A small explanation of Think On Your Feet timing could be helpful for Lola players. Her innate free triggered ability may be triggered as a player ability during any player window. The first player window during the Mythos Phase would be after Step 1.4 Each investigator draws 1 encounter card. Since the triggering condition on Think On Your Feet begins with the word "when...", it may be used after the specified triggering condition (an enemy is about to spawn) initiates, but before its impact upon the game state resolves. In other words: there is typically no opportunity to switch roles while you are drawing encounter cards from the encounter deck, so she’d have to switch to Rogue sometime before the Mythos phase in order to play Think On Your Feet. But whenever there is a skill test, (e.g. if by chance another player draws a treachery card before Lola,) Player Windows open up before and after cards are committed to the skill test (as depicted on RR page 26). So Lola could switch to Rogue during that time.

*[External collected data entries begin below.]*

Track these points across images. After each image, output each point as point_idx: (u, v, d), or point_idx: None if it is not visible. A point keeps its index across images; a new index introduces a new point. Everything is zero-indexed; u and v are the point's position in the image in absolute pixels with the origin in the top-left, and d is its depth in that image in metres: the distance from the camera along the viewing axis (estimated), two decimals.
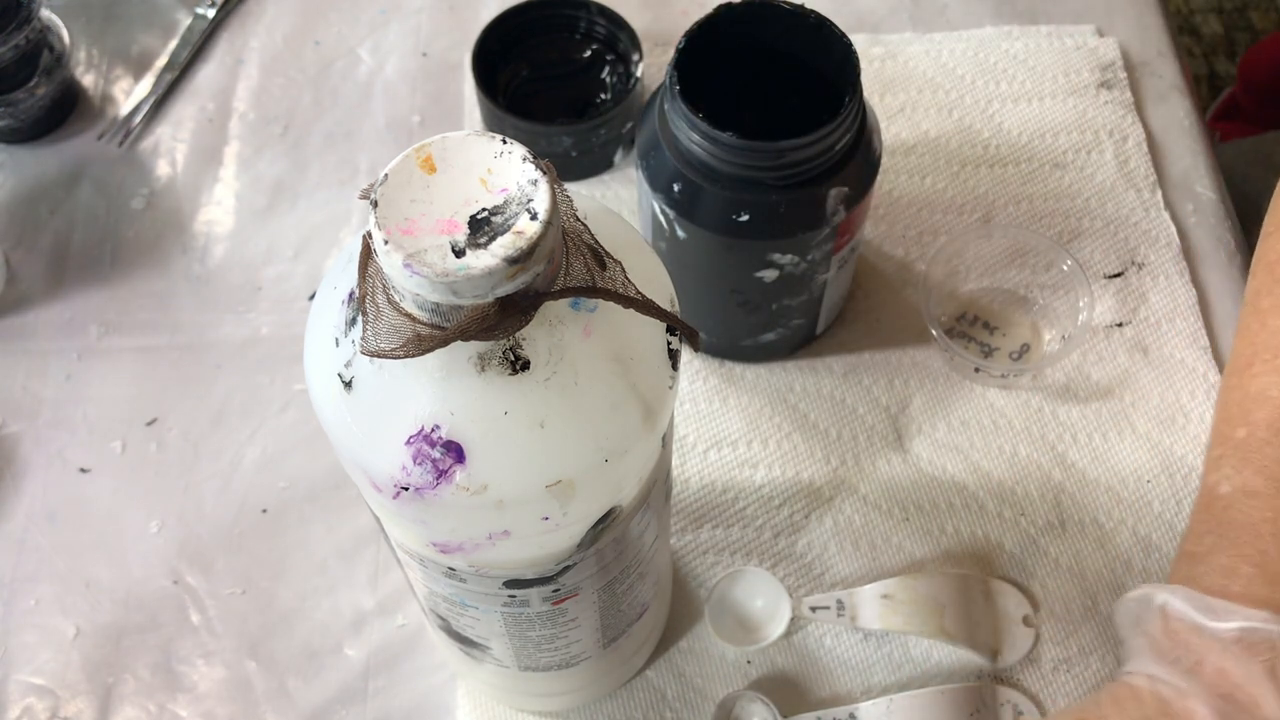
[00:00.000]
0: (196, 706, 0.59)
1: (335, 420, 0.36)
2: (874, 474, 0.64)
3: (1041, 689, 0.58)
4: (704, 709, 0.58)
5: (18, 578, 0.62)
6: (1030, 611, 0.60)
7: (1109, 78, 0.77)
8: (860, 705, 0.57)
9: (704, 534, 0.62)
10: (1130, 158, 0.74)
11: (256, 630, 0.61)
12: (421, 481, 0.35)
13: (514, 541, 0.38)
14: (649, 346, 0.37)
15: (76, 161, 0.76)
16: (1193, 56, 1.71)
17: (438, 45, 0.81)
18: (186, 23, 0.81)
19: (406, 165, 0.33)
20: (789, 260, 0.58)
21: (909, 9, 0.81)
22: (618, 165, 0.74)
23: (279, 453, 0.65)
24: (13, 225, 0.73)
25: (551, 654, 0.49)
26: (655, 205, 0.58)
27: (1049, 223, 0.72)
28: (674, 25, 0.80)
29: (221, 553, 0.63)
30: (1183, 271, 0.70)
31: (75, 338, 0.69)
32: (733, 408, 0.66)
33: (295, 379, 0.68)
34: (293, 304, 0.70)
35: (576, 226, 0.35)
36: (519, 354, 0.34)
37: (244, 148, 0.77)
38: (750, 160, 0.54)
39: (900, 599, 0.59)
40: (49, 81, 0.74)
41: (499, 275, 0.31)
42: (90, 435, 0.66)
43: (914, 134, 0.76)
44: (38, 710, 0.59)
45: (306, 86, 0.79)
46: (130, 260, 0.72)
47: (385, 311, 0.33)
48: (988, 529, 0.63)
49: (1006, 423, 0.65)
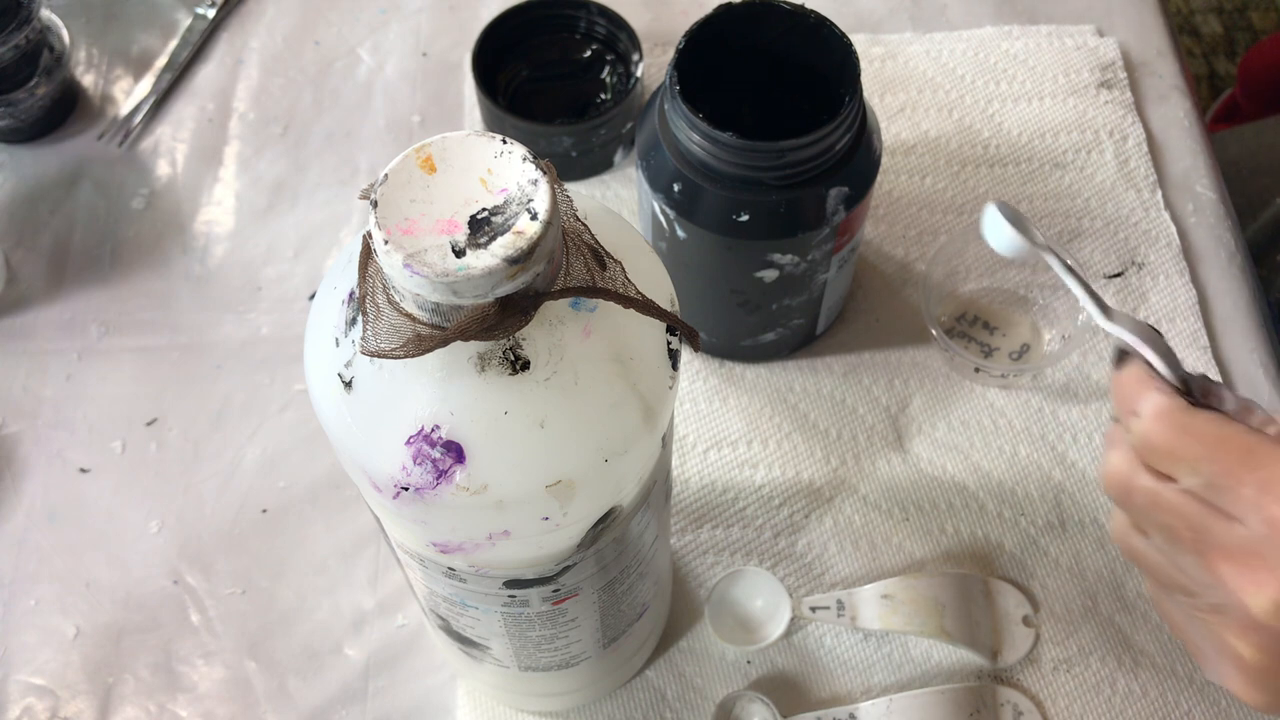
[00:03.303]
0: (196, 706, 0.59)
1: (335, 420, 0.36)
2: (874, 474, 0.64)
3: (1041, 689, 0.58)
4: (704, 709, 0.58)
5: (18, 578, 0.62)
6: (1030, 611, 0.60)
7: (1109, 78, 0.77)
8: (860, 705, 0.57)
9: (704, 534, 0.62)
10: (1130, 158, 0.74)
11: (256, 630, 0.61)
12: (421, 481, 0.35)
13: (514, 541, 0.38)
14: (649, 346, 0.37)
15: (76, 161, 0.76)
16: (1193, 56, 1.71)
17: (438, 45, 0.81)
18: (186, 23, 0.81)
19: (406, 165, 0.33)
20: (789, 260, 0.58)
21: (909, 9, 0.81)
22: (618, 165, 0.74)
23: (279, 453, 0.65)
24: (13, 225, 0.73)
25: (551, 654, 0.49)
26: (655, 205, 0.58)
27: (1049, 223, 0.72)
28: (674, 25, 0.80)
29: (221, 553, 0.63)
30: (1183, 271, 0.70)
31: (75, 338, 0.69)
32: (733, 408, 0.66)
33: (295, 379, 0.68)
34: (293, 304, 0.70)
35: (576, 226, 0.35)
36: (519, 354, 0.34)
37: (244, 148, 0.77)
38: (750, 160, 0.54)
39: (900, 599, 0.59)
40: (49, 81, 0.74)
41: (499, 275, 0.31)
42: (90, 435, 0.66)
43: (914, 134, 0.76)
44: (38, 710, 0.59)
45: (306, 86, 0.79)
46: (130, 260, 0.72)
47: (385, 311, 0.33)
48: (988, 529, 0.63)
49: (1006, 423, 0.65)
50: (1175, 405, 0.39)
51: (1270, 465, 0.37)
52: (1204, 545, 0.38)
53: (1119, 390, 0.41)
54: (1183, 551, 0.39)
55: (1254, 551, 0.37)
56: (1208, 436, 0.38)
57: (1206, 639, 0.41)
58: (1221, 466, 0.38)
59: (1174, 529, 0.39)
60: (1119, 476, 0.41)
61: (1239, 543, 0.37)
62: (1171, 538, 0.40)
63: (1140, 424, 0.40)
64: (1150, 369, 0.41)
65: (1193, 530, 0.39)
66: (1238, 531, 0.37)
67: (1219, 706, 0.58)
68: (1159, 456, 0.39)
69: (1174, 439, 0.39)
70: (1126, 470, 0.40)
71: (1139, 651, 0.59)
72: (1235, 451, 0.38)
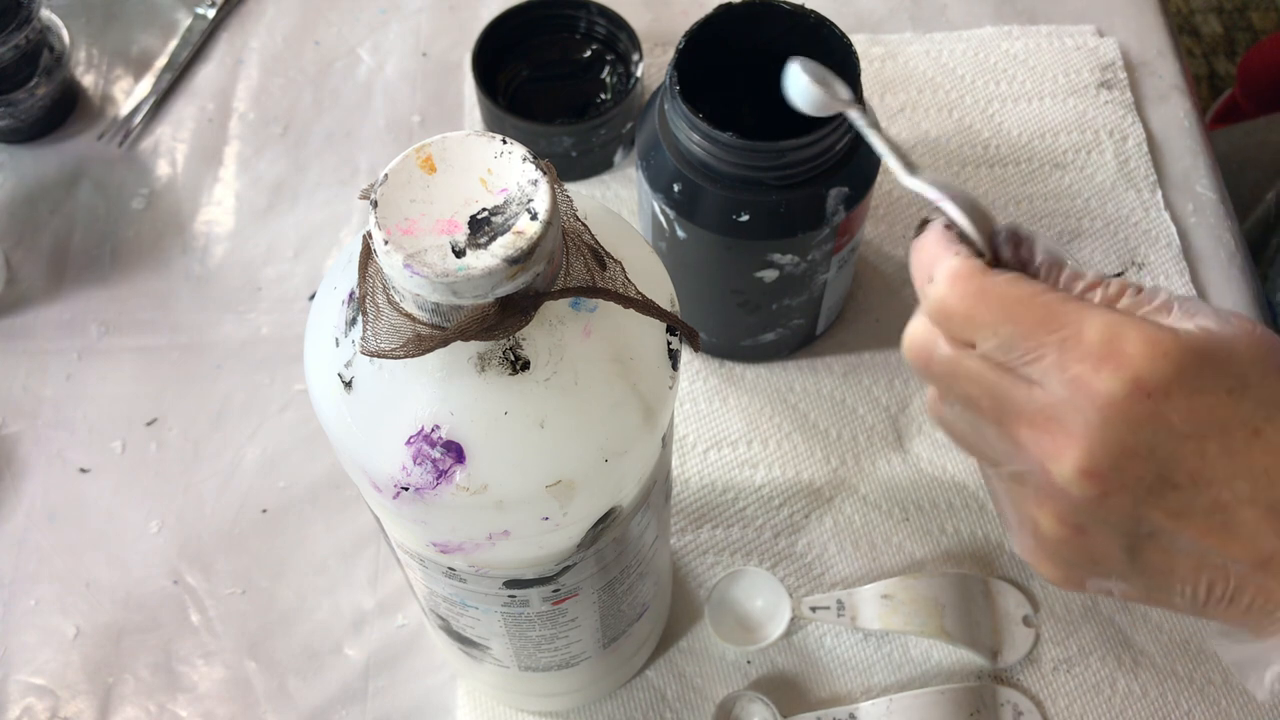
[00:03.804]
0: (196, 706, 0.59)
1: (335, 420, 0.36)
2: (874, 474, 0.64)
3: (1041, 689, 0.58)
4: (704, 709, 0.58)
5: (18, 578, 0.62)
6: (1030, 611, 0.60)
7: (1109, 78, 0.77)
8: (860, 705, 0.57)
9: (704, 534, 0.62)
10: (1130, 158, 0.74)
11: (256, 630, 0.61)
12: (421, 481, 0.35)
13: (514, 541, 0.38)
14: (649, 346, 0.37)
15: (76, 161, 0.76)
16: (1193, 56, 1.71)
17: (438, 45, 0.81)
18: (186, 23, 0.81)
19: (406, 165, 0.33)
20: (789, 260, 0.58)
21: (909, 9, 0.81)
22: (618, 165, 0.74)
23: (279, 453, 0.65)
24: (13, 225, 0.73)
25: (551, 654, 0.49)
26: (655, 205, 0.58)
27: (1049, 223, 0.72)
28: (674, 25, 0.80)
29: (221, 553, 0.63)
30: (1183, 271, 0.70)
31: (75, 338, 0.69)
32: (733, 408, 0.66)
33: (295, 379, 0.68)
34: (293, 304, 0.70)
35: (576, 226, 0.35)
36: (519, 354, 0.34)
37: (244, 148, 0.77)
38: (750, 160, 0.54)
39: (900, 599, 0.59)
40: (49, 81, 0.74)
41: (499, 275, 0.31)
42: (90, 435, 0.66)
43: (914, 134, 0.76)
44: (38, 710, 0.59)
45: (306, 86, 0.79)
46: (130, 260, 0.72)
47: (385, 311, 0.33)
48: (988, 529, 0.63)
49: None
50: (971, 267, 0.37)
51: (1071, 324, 0.35)
52: (1003, 413, 0.36)
53: (916, 256, 0.38)
54: (985, 421, 0.37)
55: (1054, 416, 0.35)
56: (1006, 298, 0.36)
57: (1011, 509, 0.39)
58: (1020, 329, 0.35)
59: (973, 397, 0.37)
60: (918, 346, 0.38)
61: (1039, 407, 0.35)
62: (972, 406, 0.38)
63: (935, 289, 0.37)
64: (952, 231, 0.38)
65: (992, 398, 0.37)
66: (1037, 395, 0.35)
67: (1219, 706, 0.58)
68: (956, 323, 0.37)
69: (970, 303, 0.36)
70: (925, 338, 0.38)
71: (1139, 651, 0.59)
72: (1035, 312, 0.35)
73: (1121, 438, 0.34)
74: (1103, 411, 0.34)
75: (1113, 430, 0.34)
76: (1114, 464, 0.35)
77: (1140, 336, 0.34)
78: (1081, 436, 0.35)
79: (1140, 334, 0.34)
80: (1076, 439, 0.35)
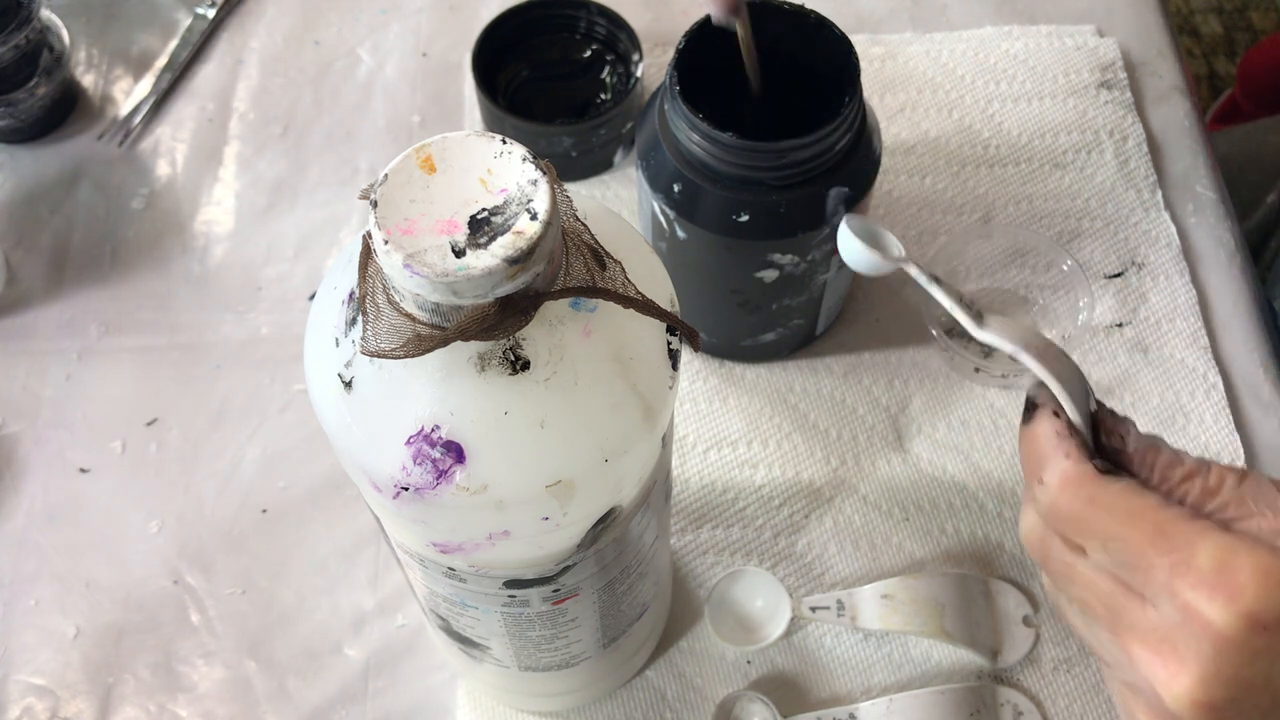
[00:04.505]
0: (196, 706, 0.59)
1: (335, 420, 0.36)
2: (874, 474, 0.64)
3: (1041, 689, 0.58)
4: (704, 709, 0.58)
5: (18, 578, 0.62)
6: (1030, 611, 0.60)
7: (1109, 78, 0.77)
8: (860, 705, 0.57)
9: (704, 534, 0.62)
10: (1130, 158, 0.74)
11: (256, 630, 0.61)
12: (421, 481, 0.35)
13: (514, 541, 0.38)
14: (649, 346, 0.37)
15: (76, 161, 0.76)
16: (1193, 56, 1.71)
17: (438, 45, 0.81)
18: (186, 23, 0.81)
19: (406, 165, 0.33)
20: (789, 260, 0.58)
21: (909, 9, 0.81)
22: (618, 165, 0.74)
23: (279, 453, 0.65)
24: (13, 225, 0.73)
25: (551, 654, 0.49)
26: (655, 205, 0.58)
27: (1049, 223, 0.72)
28: (674, 25, 0.80)
29: (221, 553, 0.63)
30: (1183, 271, 0.70)
31: (75, 338, 0.69)
32: (733, 408, 0.66)
33: (295, 379, 0.68)
34: (293, 304, 0.70)
35: (576, 226, 0.35)
36: (519, 354, 0.34)
37: (244, 148, 0.77)
38: (750, 160, 0.54)
39: (900, 599, 0.59)
40: (49, 81, 0.74)
41: (499, 275, 0.31)
42: (90, 435, 0.66)
43: (914, 134, 0.76)
44: (38, 710, 0.59)
45: (306, 86, 0.79)
46: (130, 260, 0.72)
47: (385, 311, 0.33)
48: (988, 529, 0.63)
49: (1006, 423, 0.65)
50: (1083, 474, 0.37)
51: (1182, 548, 0.35)
52: (1117, 624, 0.37)
53: (1026, 449, 0.39)
54: (1100, 626, 0.38)
55: (1167, 638, 0.35)
56: (1117, 511, 0.36)
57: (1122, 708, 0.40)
58: (1132, 545, 0.35)
59: (1089, 603, 0.38)
60: (1034, 542, 0.39)
61: (1152, 626, 0.35)
62: (1088, 610, 0.38)
63: (1048, 494, 0.37)
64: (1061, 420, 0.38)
65: (1106, 608, 0.37)
66: (1151, 615, 0.35)
67: None
68: (1068, 528, 0.37)
69: (1082, 511, 0.37)
70: (1041, 536, 0.39)
71: None
72: (1146, 530, 0.35)
73: (1237, 670, 0.34)
74: (1215, 643, 0.34)
75: (1227, 662, 0.34)
76: (1229, 696, 0.35)
77: (1252, 565, 0.34)
78: (1195, 665, 0.35)
79: (1253, 562, 0.34)
80: (1190, 667, 0.35)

  • Great click-compression. Gain two actions for the cost of none!
  • Fast cards aren't subject to Attacks of Opportunity, so in case you are engaged (by another enemy) when playing this card, that (non-Massive) enemy stays in your threat zone and moves with you, but does not attack out of opportunity.
  • Guaranteed result. This card is very likely to be used during a scenario, you can also flee from Weakness enemies like Mob Enforcer with it.
  • Works on Elite spawns, also!
  • In hard/expert difficulty the speed gain adds greatly to this event's value.


  • Befits not in every situation. If you want or have to fight for some reason, the event is to no end.
  • The enemy does not count as defeated for combo purposes.
  • Only helps the investigator who plays it.


  • spoiler Flee from unpleasant roamers in Undimensioned and Unseen.
  • spoiler Greatly speed up convincing a zealot in The Gathering.
  • It is not so useful in The Devourer Below and in The Essex County Express.
Synisill · 790
Regarding "recommendations", i think you linked the wrong "zealot" in your second spoiler? For the one that i think you mean, you must pass an evasion attempt, not just leave her location. Disengaging also does not work, to add her to the victory display. — Django · 4972
You mean Ruth? No, i really meant this "GP" i linked. I refer to the following situation: "GP" appears, you play Think on Your Feet and go directly to the zealot "LC". — Synisill · 790
One addition: This card is nice for dodging on-engage effects like you have in Innsmouth. Did serious work in solo Pit of Despair! — Zinjanthropus · 225

A card that's largely been decent but fairly niche up to now, but I think with the release of Edge of the Earth, this may have found a character who considers it very strongly. Monterey Jack's ability draws him a card right at the end of any turn he wishes to use it - which, if playing solo or just taking your turn last, is a bit of an issue for weaknesses like Mob Enforcer or Stubborn Detective which will both immediately hit you for a damage and stick a tough enemy on you, Your Worst Nightmare, which will then immediately hit you for two horror in the enemy phase (though thankfully can't be drawn in solo), or worst of all Silver Twilight Acolyte, which will hit you and immediately place a doom on the agenda. But holding this in hand, you can just completely negate this aspect of threat from them, meaning there's little need to play around having Monty go first, or stick near to the fighters just in case he drew one of his worse weaknesses.

And what happens if you don't draw one of those weaknesses? Well, it's still a strong enough card. His ability checks where you were at the start of the round, rather than your turn, so it effectively just shunts you away from a monster and pays for itself (or gets you a draw). And if the monster spawned is a hunter, you can then just move during your turn and get a resource and a draw. You might not carry it through too much of the campaign, as it still generally loses out to more consistent movement tech from seeker, but it's still very much worth including at deck creation.